Lunch ended and we went back to group. I was invited to join the group for one day to play a very specific role for someone in a group activity. It was a bit frightening to be thrown in when I knew I was a one-time guest. It was a very powerful and emotional group activity surrounding death and loss. After the group activity there was a short break. I was standing outside, focusing on my breath when suddenly I felt someone wrap their arms around me. It was the woman from lunch. I was surprised and taken aback. In fact, it was the sort of hug that I have coined a “torpedo hug”–a sort of surprise attack that does away with consent (for better and worse). I accepted the hug by hugging her back. As soon as we let go she ran off to talk to other people. The hug felt like a very pure thing and a very complicated thing at the same time. On the one hand there was a very child-like flavor to it: like the person had a strong honest impulse and went for it. The way they sort of ran away felt like…it’s hard to describe…I suppose it felt like they were trying to be careful not to feel too much–not to give too much away or take too much in. Like their sensitivity couldn’t bear it. It made me feel compassion. Even things that feel good to me have to be given up quickly because almost anything can make me feel too intensely–even a simple goodbye on the phone.

Soon after returning to group she accepted the invitation to leave early. She looked tired and overwhelmed. I could see how she was like an exposed nerve doing all of this really intense stuff all day–throwing herself bravely into all of the intensity while navigating her own inner intensity. It seemed to all get to be too much and she took care of herself. But it was not her leaving that left a huge impression (one other person left as well). It was the way she almost ran away. The intensity I could feel beneath the surface was right there on the surface. I thought of how many times in life I have run away even in contexts where running away is considered rude. Those times when it felt like everything was bearing down on me and running was about survival.

I’m glad I met her. It’s interesting to note that there is neither a desire to encounter her again nor a desire to avoid her. I feel a quiet respect and appreciation. A calm and contained love. Maybe even, I fear my reader will view me as narcissistic, self-love.

There are times when I want to run away from this blog. I’m torn between how uncomfortably naked I feel and how badly I need to have these conversations with myself. It’s kind of confusing because I see them primarily as conversations with myself but to be witnessed makes me feel less…bonkers.

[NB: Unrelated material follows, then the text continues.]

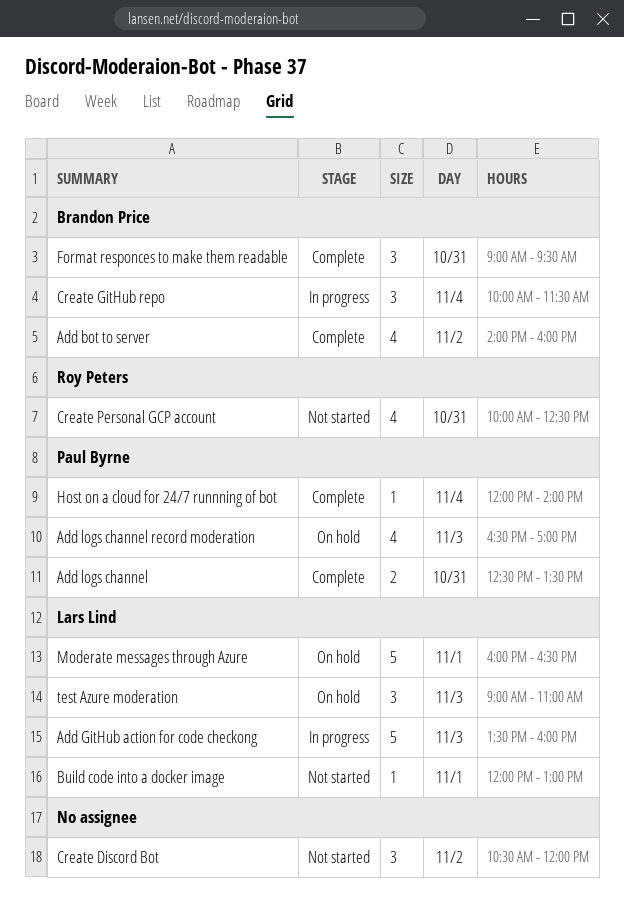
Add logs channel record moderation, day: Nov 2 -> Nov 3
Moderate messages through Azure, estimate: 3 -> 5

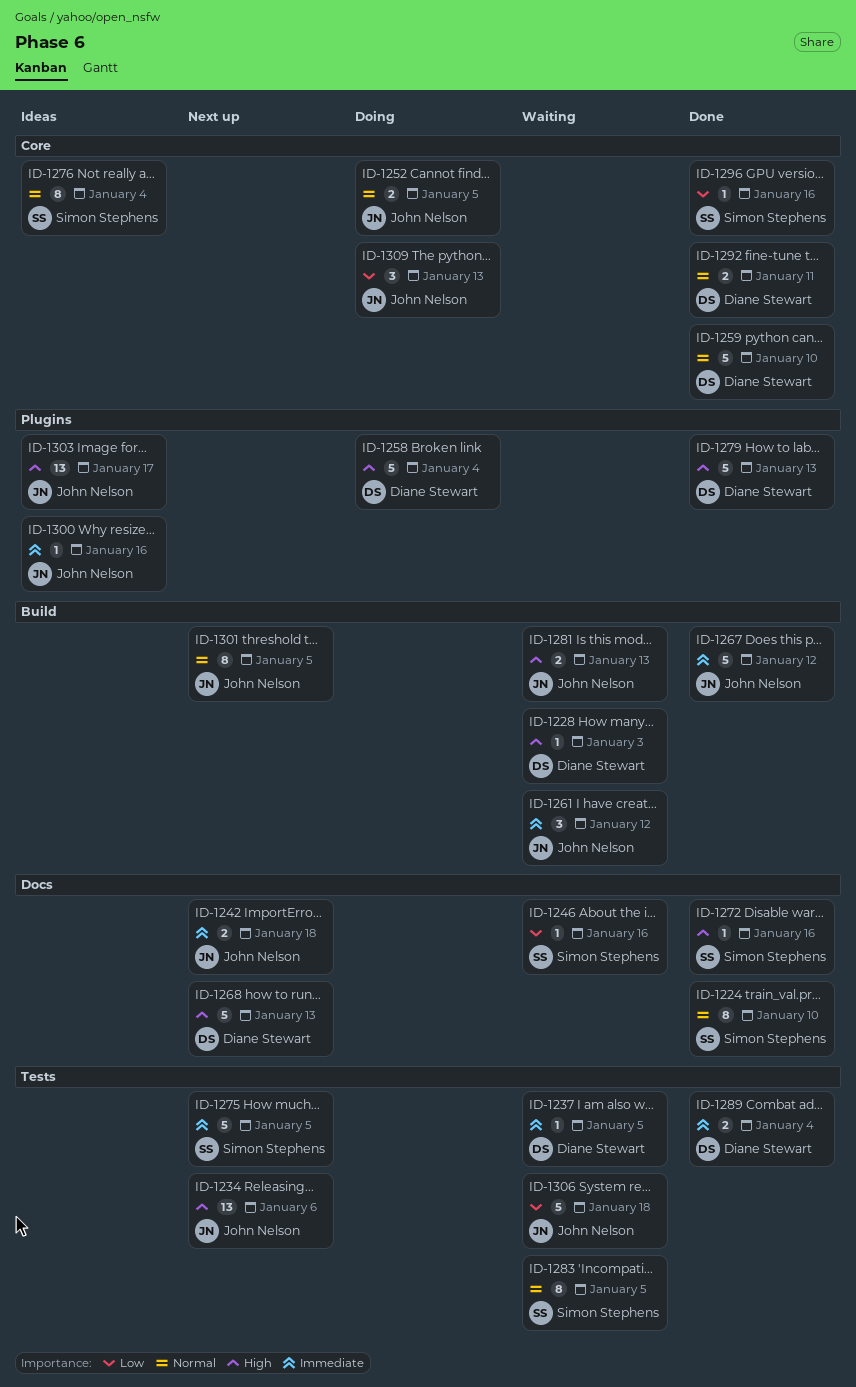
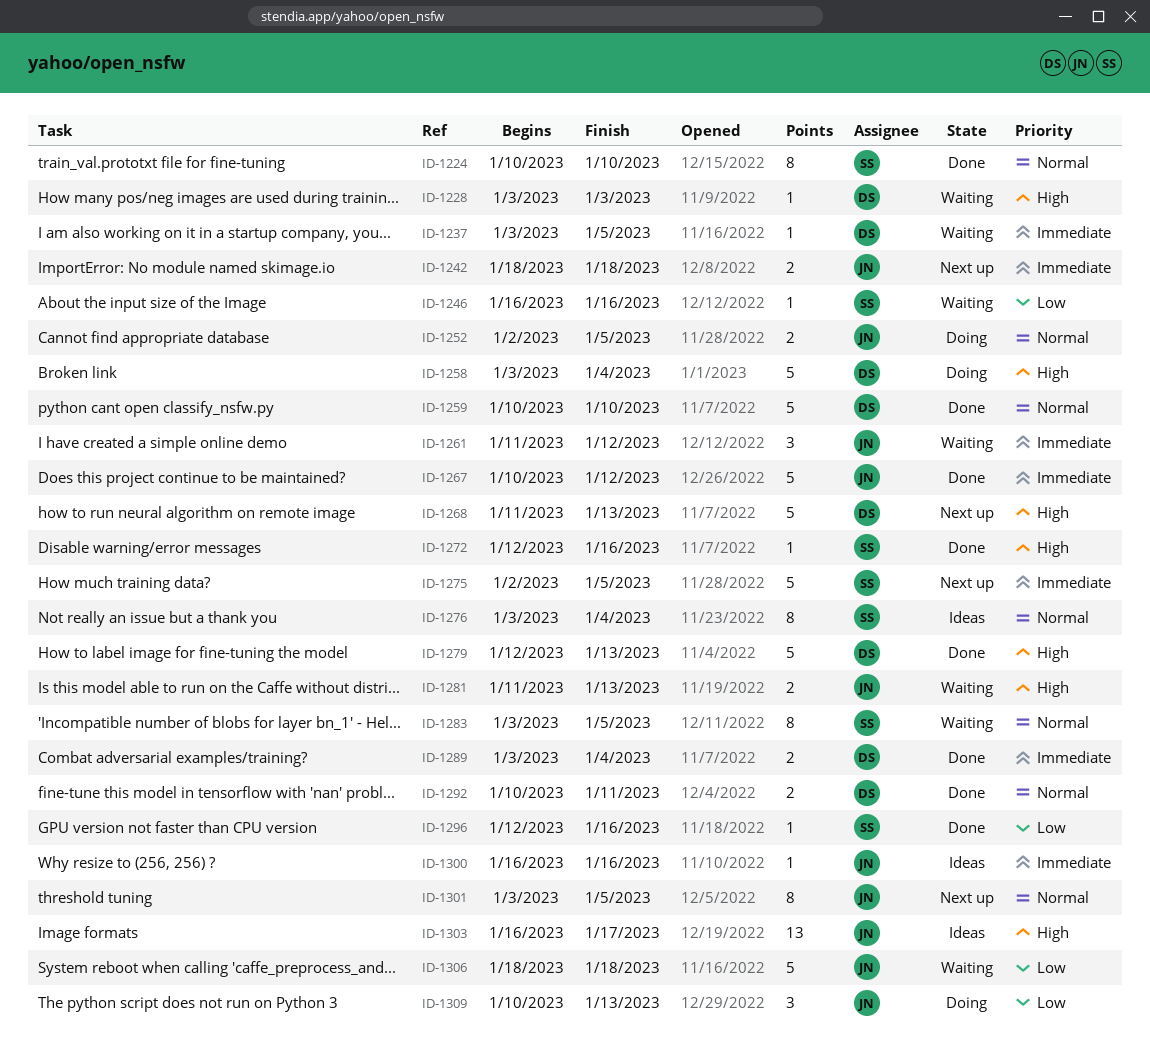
ID-1234: present -> none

Sometimes I judge myself–I wonder if it’s healthy to share so much or if I’m being self-indulgent. Then I tell myself to remember the context of my life: for much of it I have hidden. My screams have been silent as well as much of my love. So I’m telling myself that there is a wisdom in all of this. A need to keep “coming out”. And maybe someday that need will change and I will want to go back in a bit. Maybe on that day I will delete it all. And that’s okay too I suppose.